** Assignment **
Would you return all of this data exactly, leaving nothing out?

::: Information provided :::

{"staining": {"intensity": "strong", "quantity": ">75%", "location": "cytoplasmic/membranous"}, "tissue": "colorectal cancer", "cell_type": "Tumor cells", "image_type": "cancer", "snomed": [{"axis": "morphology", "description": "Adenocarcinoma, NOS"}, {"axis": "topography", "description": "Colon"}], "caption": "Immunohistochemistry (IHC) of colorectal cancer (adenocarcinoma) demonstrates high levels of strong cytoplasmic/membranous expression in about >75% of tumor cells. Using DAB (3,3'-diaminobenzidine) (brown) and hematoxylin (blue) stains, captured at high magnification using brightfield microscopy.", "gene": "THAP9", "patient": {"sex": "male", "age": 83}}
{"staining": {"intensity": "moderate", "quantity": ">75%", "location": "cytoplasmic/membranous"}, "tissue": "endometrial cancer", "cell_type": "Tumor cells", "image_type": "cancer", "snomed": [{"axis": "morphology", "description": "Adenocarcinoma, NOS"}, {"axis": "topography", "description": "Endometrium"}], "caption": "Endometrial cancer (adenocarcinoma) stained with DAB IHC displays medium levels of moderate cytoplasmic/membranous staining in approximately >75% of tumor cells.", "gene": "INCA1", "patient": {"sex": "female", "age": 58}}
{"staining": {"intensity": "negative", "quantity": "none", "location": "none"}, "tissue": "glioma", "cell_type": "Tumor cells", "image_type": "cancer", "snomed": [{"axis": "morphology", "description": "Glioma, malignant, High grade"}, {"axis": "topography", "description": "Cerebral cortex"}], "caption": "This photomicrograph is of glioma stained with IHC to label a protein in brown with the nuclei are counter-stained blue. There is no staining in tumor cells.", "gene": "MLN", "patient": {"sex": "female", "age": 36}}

:::

** Solution **
{"staining": {"intensity": "strong", "quantity": ">75%", "location": "cytoplasmic/membranous"}, "tissue": "colorectal cancer", "cell_type": "Tumor cells", "image_type": "cancer", "snomed": [{"axis": "morphology", "description": "Adenocarcinoma, NOS"}, {"axis": "topography", "description": "Colon"}], "caption": "Immunohistochemistry (IHC) of colorectal cancer (adenocarcinoma) demonstrates high levels of strong cytoplasmic/membranous expression in about >75% of tumor cells. Using DAB (3,3'-diaminobenzidine) (brown) and hematoxylin (blue) stains, captured at high magnification using brightfield microscopy.", "gene": "THAP9", "patient": {"sex": "male", "age": 83}}
{"staining": {"intensity": "moderate", "quantity": ">75%", "location": "cytoplasmic/membranous"}, "tissue": "endometrial cancer", "cell_type": "Tumor cells", "image_type": "cancer", "snomed": [{"axis": "morphology", "description": "Adenocarcinoma, NOS"}, {"axis": "topography", "description": "Endometrium"}], "caption": "Endometrial cancer (adenocarcinoma) stained with DAB IHC displays medium levels of moderate cytoplasmic/membranous staining in approximately >75% of tumor cells.", "gene": "INCA1", "patient": {"sex": "female", "age": 58}}
{"staining": {"intensity": "negative", "quantity": "none", "location": "none"}, "tissue": "glioma", "cell_type": "Tumor cells", "image_type": "cancer", "snomed": [{"axis": "morphology", "description": "Glioma, malignant, High grade"}, {"axis": "topography", "description": "Cerebral cortex"}], "caption": "This photomicrograph is of glioma stained with IHC to label a protein in brown with the nuclei are counter-stained blue. There is no staining in tumor cells.", "gene": "MLN", "patient": {"sex": "female", "age": 36}}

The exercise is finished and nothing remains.